AI-made shorts are multiplying on Instagram Reels and TikTok, flooding feeds with bizarre clips that creators can churn out in minutes at a pace traditional artists and animators say they can’t match.
That pressure falls hardest on people who build work by hand, frame by frame.
Hugo Zbor, a graphic designer and animator, said he can spend days polishing a single piece as he carefully crafts the world his work belongs in.
“The best aspects of worldbuilding are to keep things consistent in terms of emotions you get from viewing the piece,” Zbor said. “If your work consistently conveys a specific emotion… and does that well, you feel like you’re in that world.”
Zbor said that kind of consistency — the tiny decisions that add up over time — is what makes his work feel handmade, even if most viewers don’t stop long enough to notice them.

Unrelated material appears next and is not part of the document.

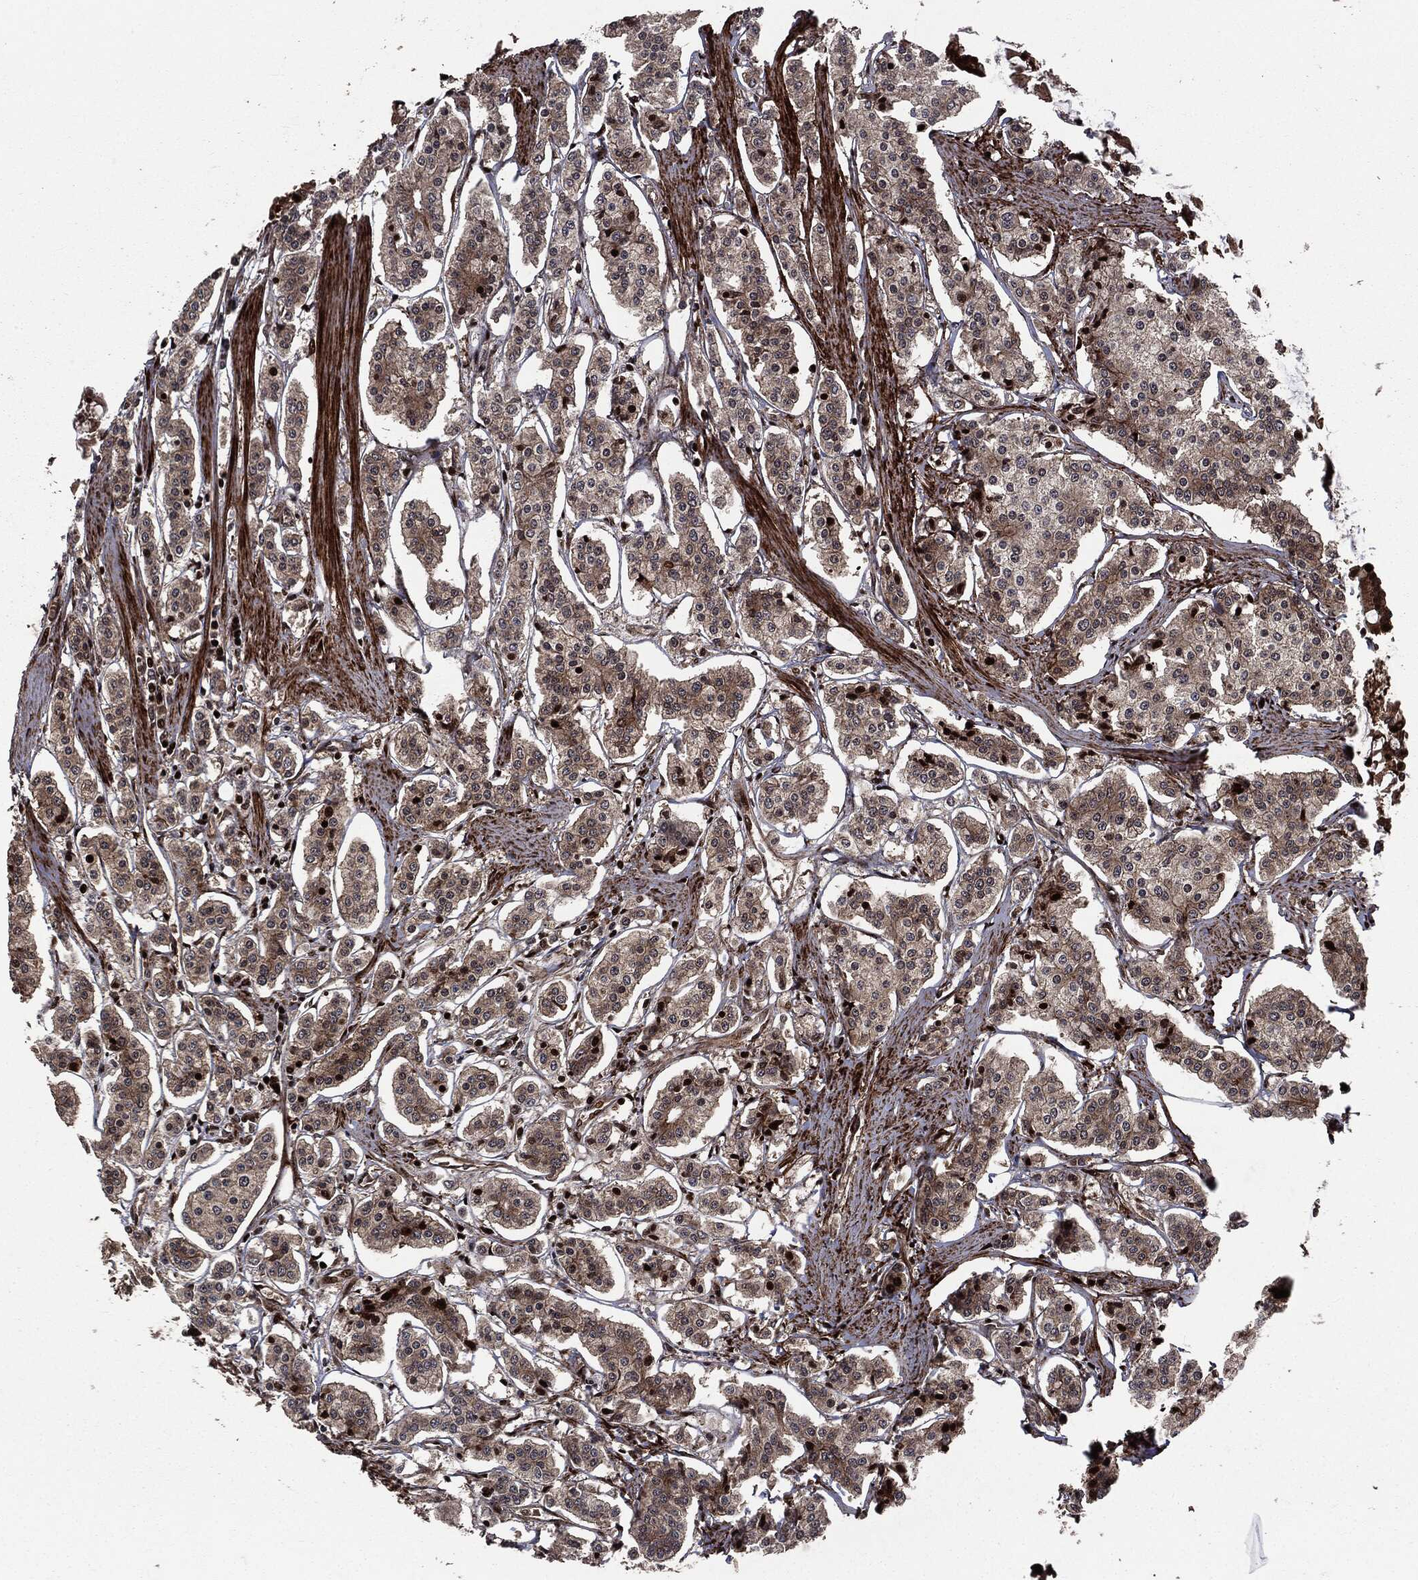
{"staining": {"intensity": "weak", "quantity": "<25%", "location": "nuclear"}, "tissue": "carcinoid", "cell_type": "Tumor cells", "image_type": "cancer", "snomed": [{"axis": "morphology", "description": "Carcinoid, malignant, NOS"}, {"axis": "topography", "description": "Small intestine"}], "caption": "An immunohistochemistry (IHC) micrograph of carcinoid is shown. There is no staining in tumor cells of carcinoid.", "gene": "SMAD4", "patient": {"sex": "female", "age": 65}}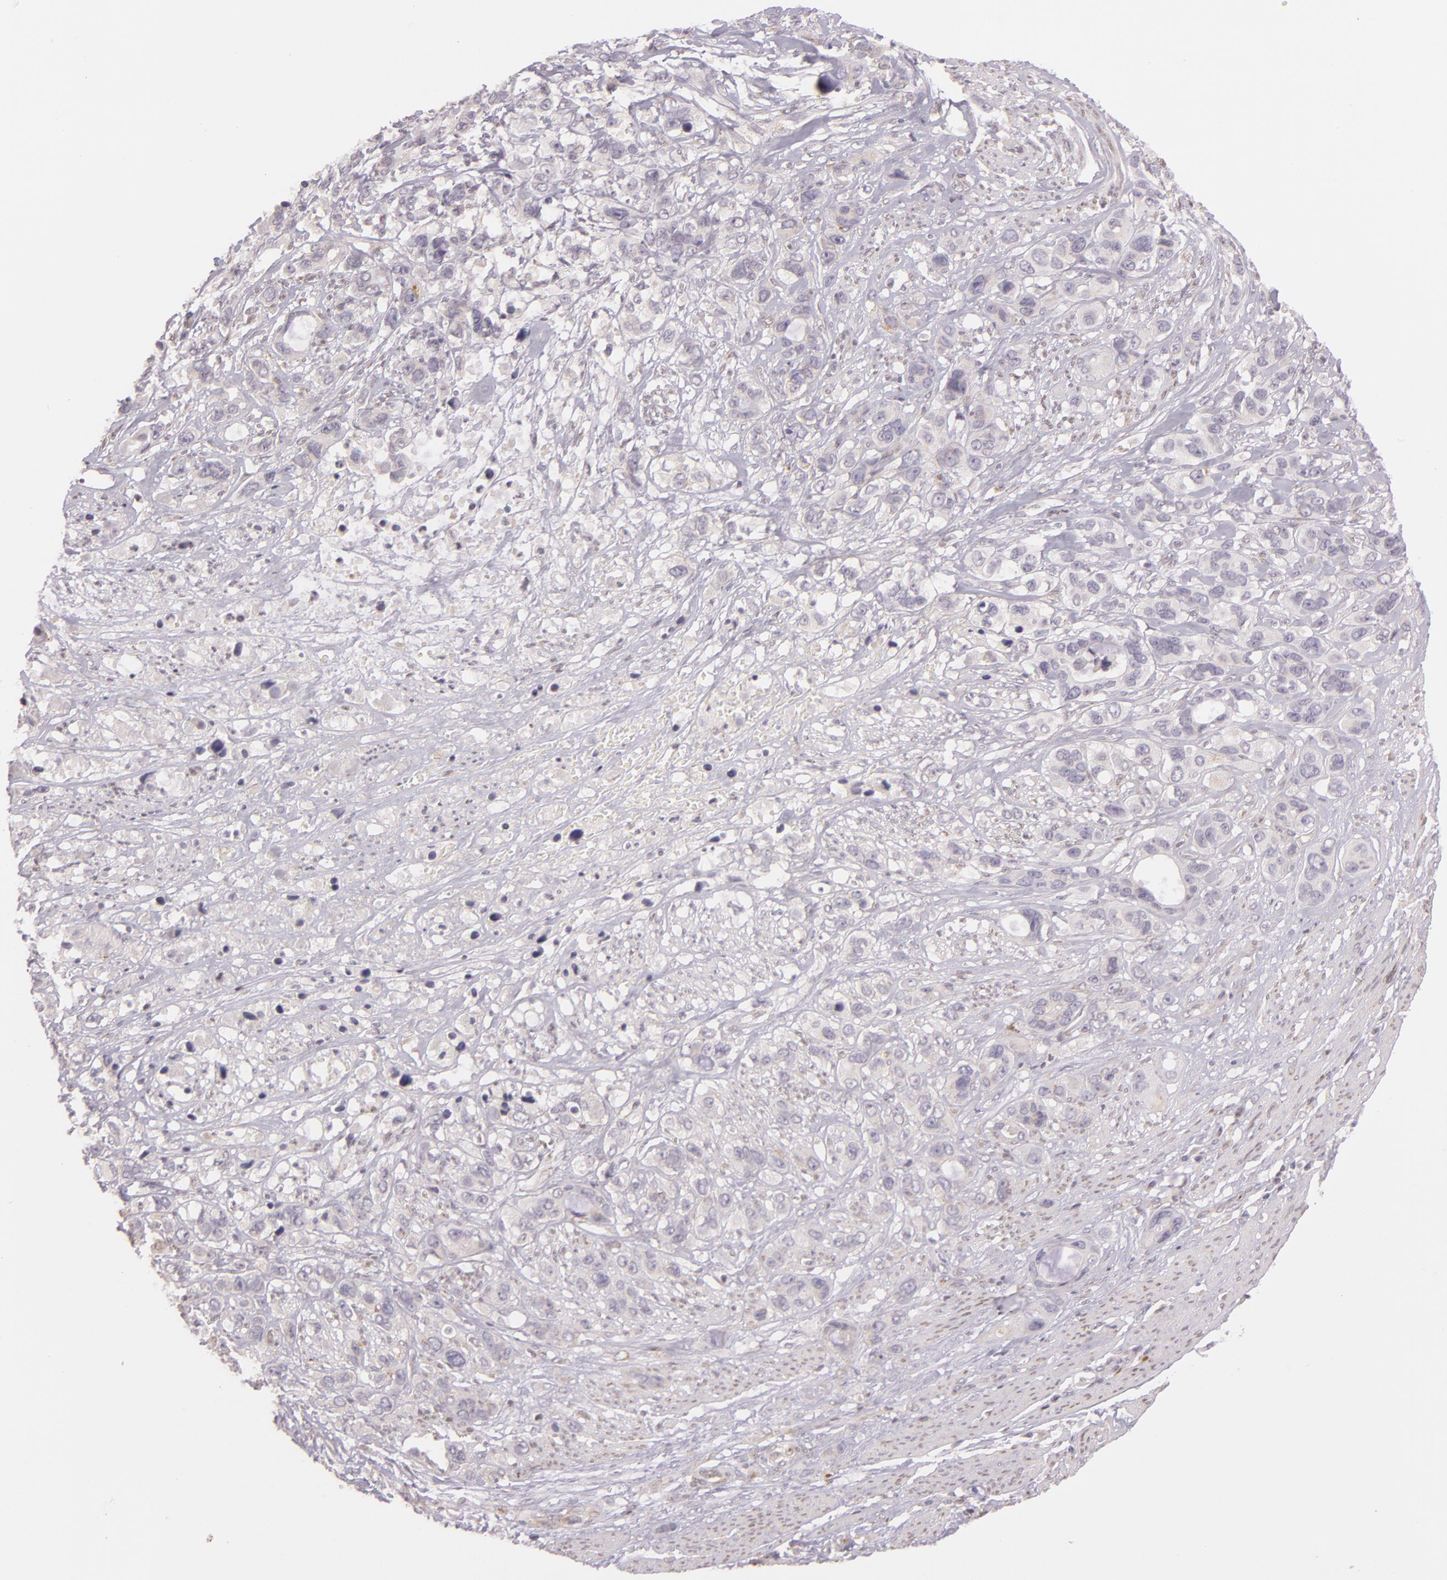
{"staining": {"intensity": "weak", "quantity": ">75%", "location": "cytoplasmic/membranous"}, "tissue": "stomach cancer", "cell_type": "Tumor cells", "image_type": "cancer", "snomed": [{"axis": "morphology", "description": "Adenocarcinoma, NOS"}, {"axis": "topography", "description": "Stomach, upper"}], "caption": "Stomach adenocarcinoma stained with immunohistochemistry demonstrates weak cytoplasmic/membranous positivity in approximately >75% of tumor cells. (DAB (3,3'-diaminobenzidine) = brown stain, brightfield microscopy at high magnification).", "gene": "LGMN", "patient": {"sex": "male", "age": 47}}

But the feed does not reward patience.
Spend a few minutes scrolling, and the pattern becomes hard-to-miss: quick-cut shorts with simplistic animation, synthetic voices, images that look plausible until you stare at the hands, the lettering and the edges of faces. Critics have started calling it “AI slop.”
“Before, an artist needed a lot of creative skill, but also artistic skill. Now, all you need is prompting skills,” said LSU assistant professor Nihar Sreepada, who researches AI in public relations, journalism, advertising and political communication.
Sreepada pointed to a recurring format of fantastical “creatures,” such as Meowl, a cat with an owl’s body, that have resurfaced because AI tools now make it easy to animate them into lifelike motion.
“People in the comments talk about it as though it’s a real animal, even though they know it’s not. They have developed this parasocial relationship, like an identification with the Meowl, and it has become a wild trend.”
The upside, he said, is access. People with creative ideas but limited drawing, animation or editing skills can now produce visual worlds quickly. The downside is what gets washed out when art becomes inhuman.
“The flip side of it is that the whole concept and essence of art is that it takes care,” Sreepada said. “It takes human creativity, human consciousness and human skill.”
Creators also have a financial incentive to post “AI slop.”
“AI is really superpowering spam,” 404 Media co-founder Jason Koebler told NPR in an August 2025 report about the rise of mass-produced AI videos.
“The whole point is to hit the algorithm in some way — to basically win the algorithmic lottery, get people to like, comment, share and, hopefully, go very viral,” Koebler said.
The report followed a 21-year-old college student in the Philippines who posts one or two AI-made clips a day and earned $9,000 in one month through YouTube’s AdSense program.
For working artists, this expectation to stay visible online can affect promotion plans and release schedules.
Braxton Couvillion, a New Orleans rapper who releases music independently, said the pace of AI content has changed what it takes to hold the attention of new fans.
“It’s hard to drop new music because so many times the song’s potential gets wasted without the right promotion,” Couvillion said. “That doesn’t mean you shouldn’t post. Posting is part of the job, even when nothing blows up.”
In an online write-up about “AI slop” channels, a Reddit user discovered estimates that some accounts could pull in millions per year by pumping out mass-produced videos.
Zbor said that is why “handmade” still matters, even if the algorithm does not always notice it right away: the work carries a consistent emotional logic that can’t be mass-produced, and the people who connect with it tend to stay.